ENTRIES PROVIDED —
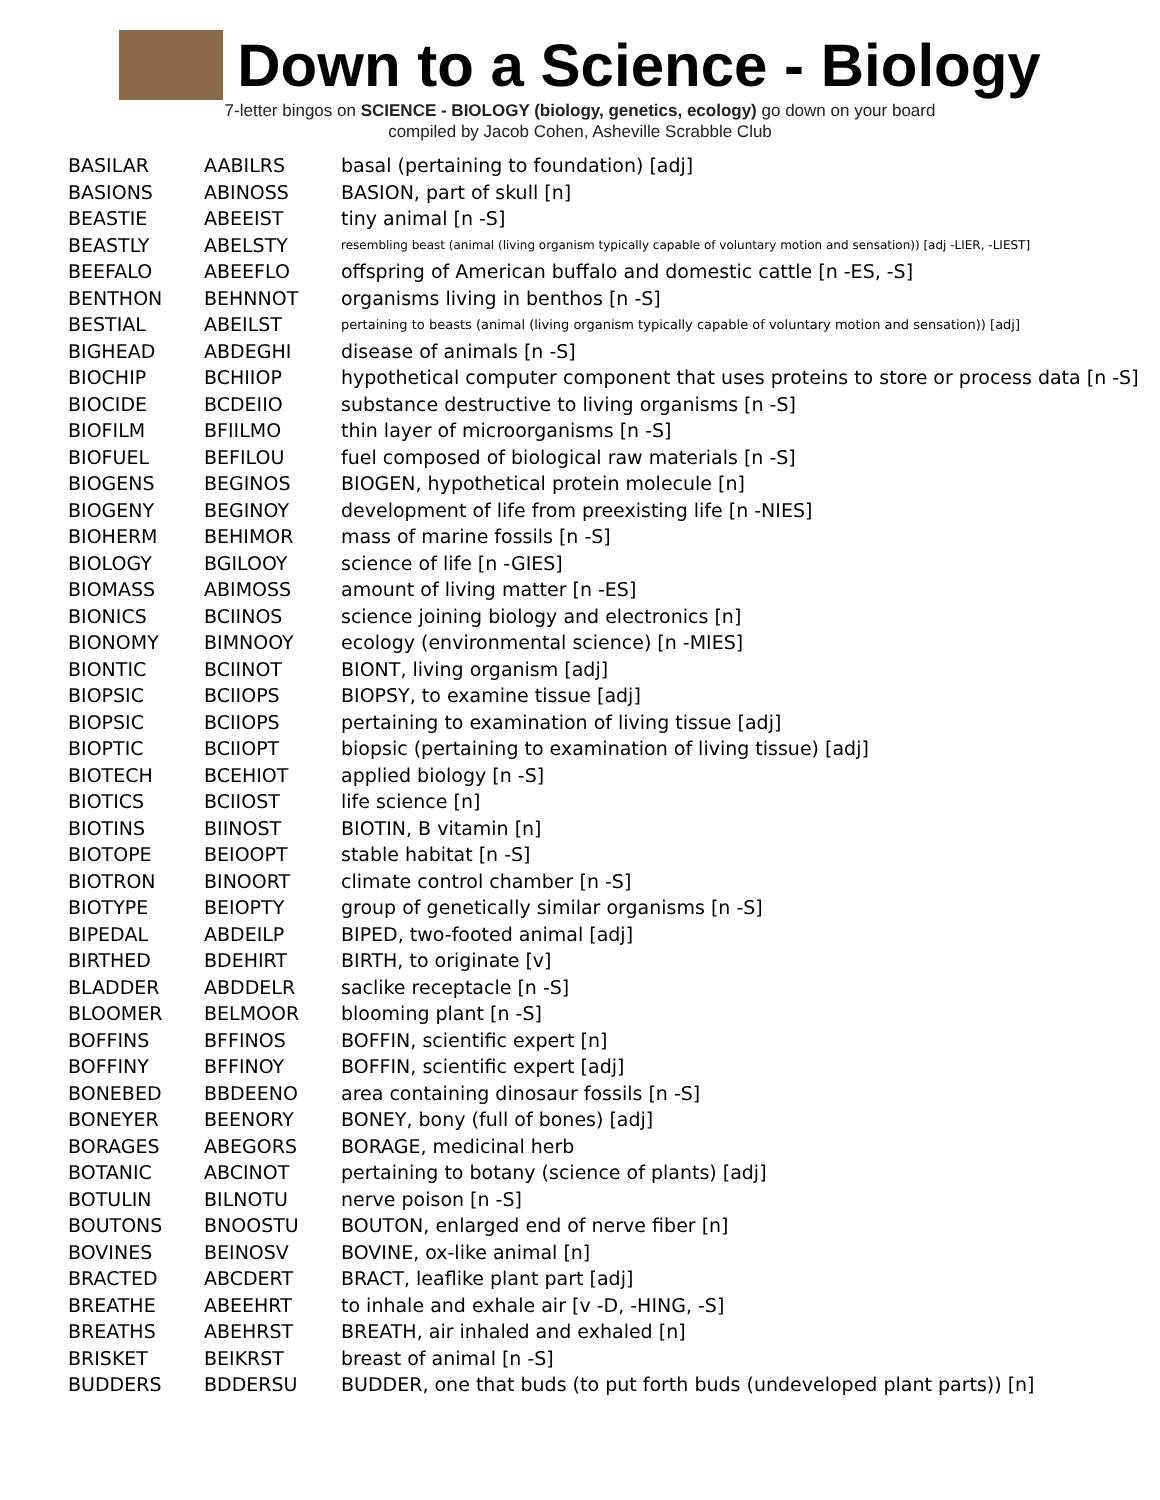Down to a Science - Biology
7-letter bingos on SCIENCE - BIOLOGY (biology, genetics, ecology) go down on your board
compiled by Jacob Cohen, Asheville Scrabble Club
| BASILAR | AABILRS | basal (pertaining to foundation) [adj] |
| BASIONS | ABINOSS | BASION, part of skull [n] |
| BEASTIE | ABEEIST | tiny animal [n -S] |
| BEASTLY | ABELSTY | resembling beast (animal (living organism typically capable of voluntary motion and sensation)) [adj -LIER, -LIEST] |
| BEEFALO | ABEEFLO | offspring of American buffalo and domestic cattle [n -ES, -S] |
| BENTHON | BEHNNOT | organisms living in benthos [n -S] |
| BESTIAL | ABEILST | pertaining to beasts (animal (living organism typically capable of voluntary motion and sensation)) [adj] |
| BIGHEAD | ABDEGHI | disease of animals [n -S] |
| BIOCHIP | BCHIIOP | hypothetical computer component that uses proteins to store or process data [n -S] |
| BIOCIDE | BCDEIIO | substance destructive to living organisms [n -S] |
| BIOFILM | BFIILMO | thin layer of microorganisms [n -S] |
| BIOFUEL | BEFILOU | fuel composed of biological raw materials [n -S] |
| BIOGENS | BEGINOS | BIOGEN, hypothetical protein molecule [n] |
| BIOGENY | BEGINOY | development of life from preexisting life [n -NIES] |
| BIOHERM | BEHIMOR | mass of marine fossils [n -S] |
| BIOLOGY | BGILOOY | science of life [n -GIES] |
| BIOMASS | ABIMOSS | amount of living matter [n -ES] |
| BIONICS | BCIINOS | science joining biology and electronics [n] |
| BIONOMY | BIMNOOY | ecology (environmental science) [n -MIES] |
| BIONTIC | BCIINOT | BIONT, living organism [adj] |
| BIOPSIC | BCIIOPS | BIOPSY, to examine tissue [adj] |
| BIOPSIC | BCIIOPS | pertaining to examination of living tissue [adj] |
| BIOPTIC | BCIIOPT | biopsic (pertaining to examination of living tissue) [adj] |
| BIOTECH | BCEHIOT | applied biology [n -S] |
| BIOTICS | BCIIOST | life science [n] |
| BIOTINS | BIINOST | BIOTIN, B vitamin [n] |
| BIOTOPE | BEIOOPT | stable habitat [n -S] |
| BIOTRON | BINOORT | climate control chamber [n -S] |
| BIOTYPE | BEIOPTY | group of genetically similar organisms [n -S] |
| BIPEDAL | ABDEILP | BIPED, two-footed animal [adj] |
| BIRTHED | BDEHIRT | BIRTH, to originate [v] |
| BLADDER | ABDDELR | saclike receptacle [n -S] |
| BLOOMER | BELMOOR | blooming plant [n -S] |
| BOFFINS | BFFINOS | BOFFIN, scientific expert [n] |
| BOFFINY | BFFINOY | BOFFIN, scientific expert [adj] |
| BONEBED | BBDEENO | area containing dinosaur fossils [n -S] |
| BONEYER | BEENORY | BONEY, bony (full of bones) [adj] |
| BORAGES | ABEGORS | BORAGE, medicinal herb |
| BOTANIC | ABCINOT | pertaining to botany (science of plants) [adj] |
| BOTULIN | BILNOTU | nerve poison [n -S] |
| BOUTONS | BNOOSTU | BOUTON, enlarged end of nerve fiber [n] |
| BOVINES | BEINOSV | BOVINE, ox-like animal [n] |
| BRACTED | ABCDERT | BRACT, leaflike plant part [adj] |
| BREATHE | ABEEHRT | to inhale and exhale air [v -D, -HING, -S] |
| BREATHS | ABEHRST | BREATH, air inhaled and exhaled [n] |
| BRISKET | BEIKRST | breast of animal [n -S] |
| BUDDERS | BDDERSU | BUDDER, one that buds (to put forth buds (undeveloped plant parts)) [n] |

REQUIRED ACTION — Exactly reproduce each record, leaving out any pictures.

TASK ANSWER —
Down to a Science - Biology
7-letter bingos on SCIENCE - BIOLOGY (biology, genetics, ecology) go down on your board
compiled by Jacob Cohen, Asheville Scrabble Club
| BASILAR | AABILRS | basal (pertaining to foundation) [adj] |
| BASIONS | ABINOSS | BASION, part of skull [n] |
| BEASTIE | ABEEIST | tiny animal [n -S] |
| BEASTLY | ABELSTY | resembling beast (animal (living organism typically capable of voluntary motion and sensation)) [adj -LIER, -LIEST] |
| BEEFALO | ABEEFLO | offspring of American buffalo and domestic cattle [n -ES, -S] |
| BENTHON | BEHNNOT | organisms living in benthos [n -S] |
| BESTIAL | ABEILST | pertaining to beasts (animal (living organism typically capable of voluntary motion and sensation)) [adj] |
| BIGHEAD | ABDEGHI | disease of animals [n -S] |
| BIOCHIP | BCHIIOP | hypothetical computer component that uses proteins to store or process data [n -S] |
| BIOCIDE | BCDEIIO | substance destructive to living organisms [n -S] |
| BIOFILM | BFIILMO | thin layer of microorganisms [n -S] |
| BIOFUEL | BEFILOU | fuel composed of biological raw materials [n -S] |
| BIOGENS | BEGINOS | BIOGEN, hypothetical protein molecule [n] |
| BIOGENY | BEGINOY | development of life from preexisting life [n -NIES] |
| BIOHERM | BEHIMOR | mass of marine fossils [n -S] |
| BIOLOGY | BGILOOY | science of life [n -GIES] |
| BIOMASS | ABIMOSS | amount of living matter [n -ES] |
| BIONICS | BCIINOS | science joining biology and electronics [n] |
| BIONOMY | BIMNOOY | ecology (environmental science) [n -MIES] |
| BIONTIC | BCIINOT | BIONT, living organism [adj] |
| BIOPSIC | BCIIOPS | BIOPSY, to examine tissue [adj] |
| BIOPSIC | BCIIOPS | pertaining to examination of living tissue [adj] |
| BIOPTIC | BCIIOPT | biopsic (pertaining to examination of living tissue) [adj] |
| BIOTECH | BCEHIOT | applied biology [n -S] |
| BIOTICS | BCIIOST | life science [n] |
| BIOTINS | BIINOST | BIOTIN, B vitamin [n] |
| BIOTOPE | BEIOOPT | stable habitat [n -S] |
| BIOTRON | BINOORT | climate control chamber [n -S] |
| BIOTYPE | BEIOPTY | group of genetically similar organisms [n -S] |
| BIPEDAL | ABDEILP | BIPED, two-footed animal [adj] |
| BIRTHED | BDEHIRT | BIRTH, to originate [v] |
| BLADDER | ABDDELR | saclike receptacle [n -S] |
| BLOOMER | BELMOOR | blooming plant [n -S] |
| BOFFINS | BFFINOS | BOFFIN, scientific expert [n] |
| BOFFINY | BFFINOY | BOFFIN, scientific expert [adj] |
| BONEBED | BBDEENO | area containing dinosaur fossils [n -S] |
| BONEYER | BEENORY | BONEY, bony (full of bones) [adj] |
| BORAGES | ABEGORS | BORAGE, medicinal herb |
| BOTANIC | ABCINOT | pertaining to botany (science of plants) [adj] |
| BOTULIN | BILNOTU | nerve poison [n -S] |
| BOUTONS | BNOOSTU | BOUTON, enlarged end of nerve fiber [n] |
| BOVINES | BEINOSV | BOVINE, ox-like animal [n] |
| BRACTED | ABCDERT | BRACT, leaflike plant part [adj] |
| BREATHE | ABEEHRT | to inhale and exhale air [v -D, -HING, -S] |
| BREATHS | ABEHRST | BREATH, air inhaled and exhaled [n] |
| BRISKET | BEIKRST | breast of animal [n -S] |
| BUDDERS | BDDERSU | BUDDER, one that buds (to put forth buds (undeveloped plant parts)) [n] |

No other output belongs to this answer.